::: Supplied information

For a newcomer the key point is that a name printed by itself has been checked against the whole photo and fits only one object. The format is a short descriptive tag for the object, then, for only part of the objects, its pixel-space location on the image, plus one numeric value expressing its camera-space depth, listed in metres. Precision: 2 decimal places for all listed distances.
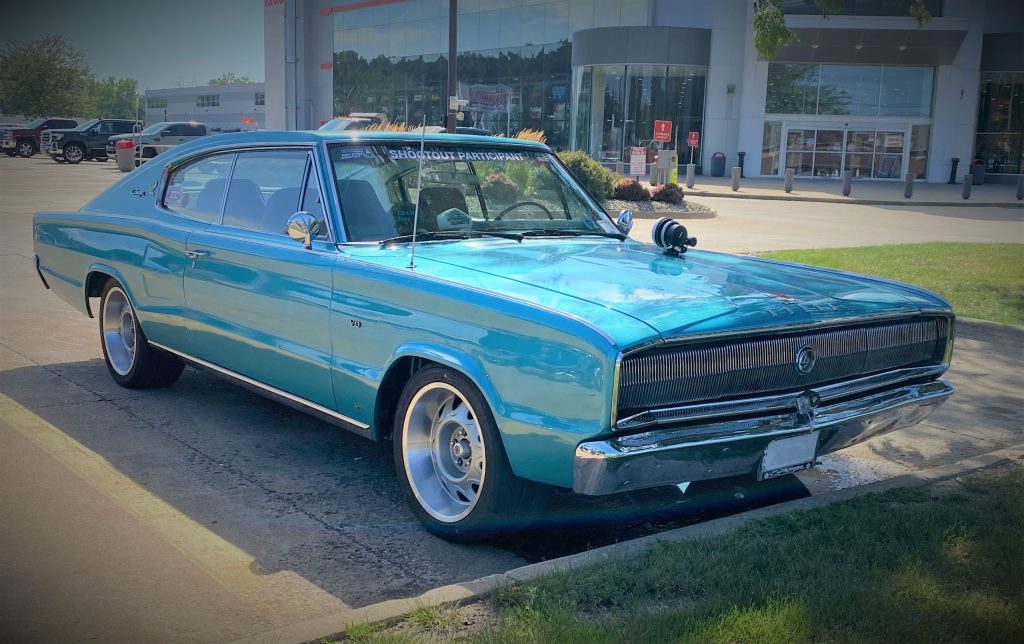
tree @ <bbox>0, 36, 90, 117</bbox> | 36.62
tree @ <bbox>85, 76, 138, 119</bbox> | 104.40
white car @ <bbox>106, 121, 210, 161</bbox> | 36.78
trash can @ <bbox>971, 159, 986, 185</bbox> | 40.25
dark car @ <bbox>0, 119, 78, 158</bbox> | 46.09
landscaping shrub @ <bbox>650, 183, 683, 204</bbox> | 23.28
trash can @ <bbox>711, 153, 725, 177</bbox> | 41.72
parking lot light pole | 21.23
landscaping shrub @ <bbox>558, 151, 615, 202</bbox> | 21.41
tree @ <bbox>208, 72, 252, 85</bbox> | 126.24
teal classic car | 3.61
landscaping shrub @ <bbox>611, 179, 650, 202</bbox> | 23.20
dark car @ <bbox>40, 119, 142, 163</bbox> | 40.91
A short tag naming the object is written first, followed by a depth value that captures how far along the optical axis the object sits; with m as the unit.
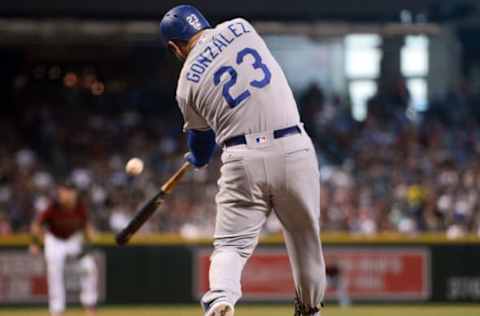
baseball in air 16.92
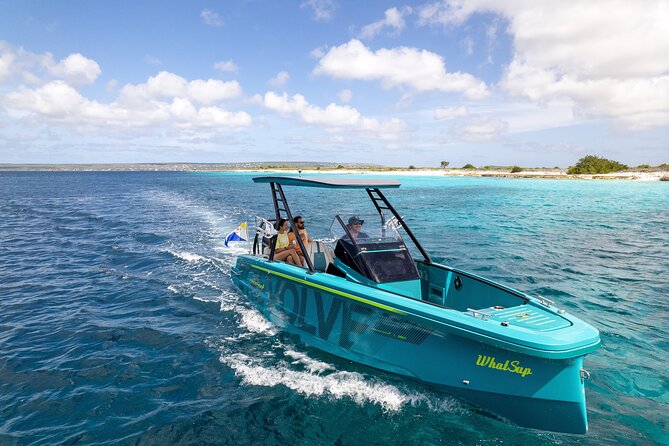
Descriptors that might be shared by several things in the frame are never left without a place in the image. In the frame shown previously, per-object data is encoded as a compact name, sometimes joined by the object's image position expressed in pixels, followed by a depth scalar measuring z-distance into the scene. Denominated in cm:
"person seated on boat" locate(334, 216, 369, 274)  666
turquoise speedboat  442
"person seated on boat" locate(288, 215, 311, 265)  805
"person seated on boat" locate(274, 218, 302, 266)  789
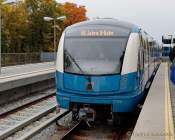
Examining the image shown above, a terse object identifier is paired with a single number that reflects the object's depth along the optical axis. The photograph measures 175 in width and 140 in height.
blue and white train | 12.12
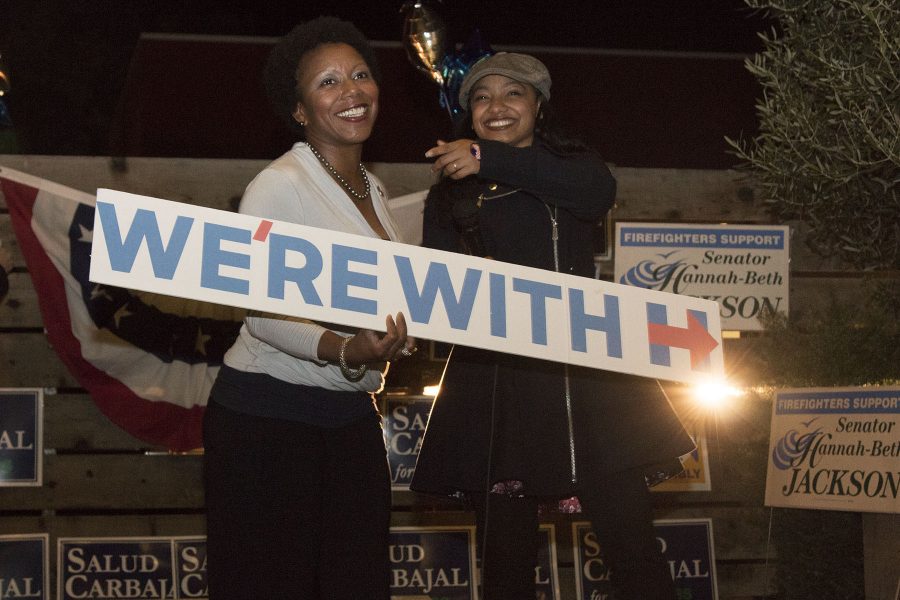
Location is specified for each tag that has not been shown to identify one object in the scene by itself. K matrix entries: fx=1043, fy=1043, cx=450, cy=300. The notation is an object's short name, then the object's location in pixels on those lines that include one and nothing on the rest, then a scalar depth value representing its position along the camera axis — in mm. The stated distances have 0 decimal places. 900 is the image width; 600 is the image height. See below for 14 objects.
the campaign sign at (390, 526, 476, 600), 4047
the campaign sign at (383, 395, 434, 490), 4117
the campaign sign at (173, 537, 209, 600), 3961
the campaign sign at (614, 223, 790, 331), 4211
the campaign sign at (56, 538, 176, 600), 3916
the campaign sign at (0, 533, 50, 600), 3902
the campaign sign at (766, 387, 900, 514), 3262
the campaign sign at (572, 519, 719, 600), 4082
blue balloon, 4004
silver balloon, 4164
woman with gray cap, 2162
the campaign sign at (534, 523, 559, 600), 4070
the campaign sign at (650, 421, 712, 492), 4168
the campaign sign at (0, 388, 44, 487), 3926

::::::
::: Supplied information

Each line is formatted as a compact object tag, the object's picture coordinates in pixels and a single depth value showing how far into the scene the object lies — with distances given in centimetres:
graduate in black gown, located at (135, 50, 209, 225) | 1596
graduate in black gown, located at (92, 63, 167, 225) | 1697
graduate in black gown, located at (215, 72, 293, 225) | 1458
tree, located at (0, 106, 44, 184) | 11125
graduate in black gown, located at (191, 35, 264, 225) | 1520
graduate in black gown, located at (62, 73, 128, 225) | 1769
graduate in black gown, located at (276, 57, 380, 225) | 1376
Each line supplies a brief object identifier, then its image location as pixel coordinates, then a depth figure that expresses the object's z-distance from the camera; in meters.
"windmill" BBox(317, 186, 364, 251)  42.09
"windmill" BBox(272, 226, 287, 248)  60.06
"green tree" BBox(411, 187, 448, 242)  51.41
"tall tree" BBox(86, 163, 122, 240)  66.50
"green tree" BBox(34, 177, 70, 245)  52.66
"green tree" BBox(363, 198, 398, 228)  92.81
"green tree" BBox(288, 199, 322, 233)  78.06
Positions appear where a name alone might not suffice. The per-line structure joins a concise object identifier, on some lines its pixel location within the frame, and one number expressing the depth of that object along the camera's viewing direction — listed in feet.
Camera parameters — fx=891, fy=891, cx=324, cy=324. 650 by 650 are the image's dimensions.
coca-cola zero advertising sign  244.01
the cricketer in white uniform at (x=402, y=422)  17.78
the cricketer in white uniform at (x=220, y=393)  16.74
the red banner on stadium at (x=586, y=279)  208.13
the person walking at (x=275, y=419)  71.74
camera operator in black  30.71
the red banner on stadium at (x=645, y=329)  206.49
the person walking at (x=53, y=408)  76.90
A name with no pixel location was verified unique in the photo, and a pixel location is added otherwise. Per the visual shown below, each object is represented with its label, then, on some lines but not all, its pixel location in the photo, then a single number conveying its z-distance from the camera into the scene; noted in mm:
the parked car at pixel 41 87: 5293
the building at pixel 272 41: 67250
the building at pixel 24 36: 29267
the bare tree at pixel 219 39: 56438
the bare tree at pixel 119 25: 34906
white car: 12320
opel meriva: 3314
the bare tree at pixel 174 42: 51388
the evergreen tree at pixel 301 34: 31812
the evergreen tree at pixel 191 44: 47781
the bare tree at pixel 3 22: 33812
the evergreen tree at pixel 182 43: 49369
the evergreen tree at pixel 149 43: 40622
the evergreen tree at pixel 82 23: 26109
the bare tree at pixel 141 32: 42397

::::::

What you should do - Each line containing the word "bare" needs to be copied from the data above.

Written solution -
the bare tree at pixel 219 39: 56438
the bare tree at pixel 119 25: 34906
the bare tree at pixel 174 42: 51388
the bare tree at pixel 3 22: 33812
the bare tree at pixel 141 32: 42397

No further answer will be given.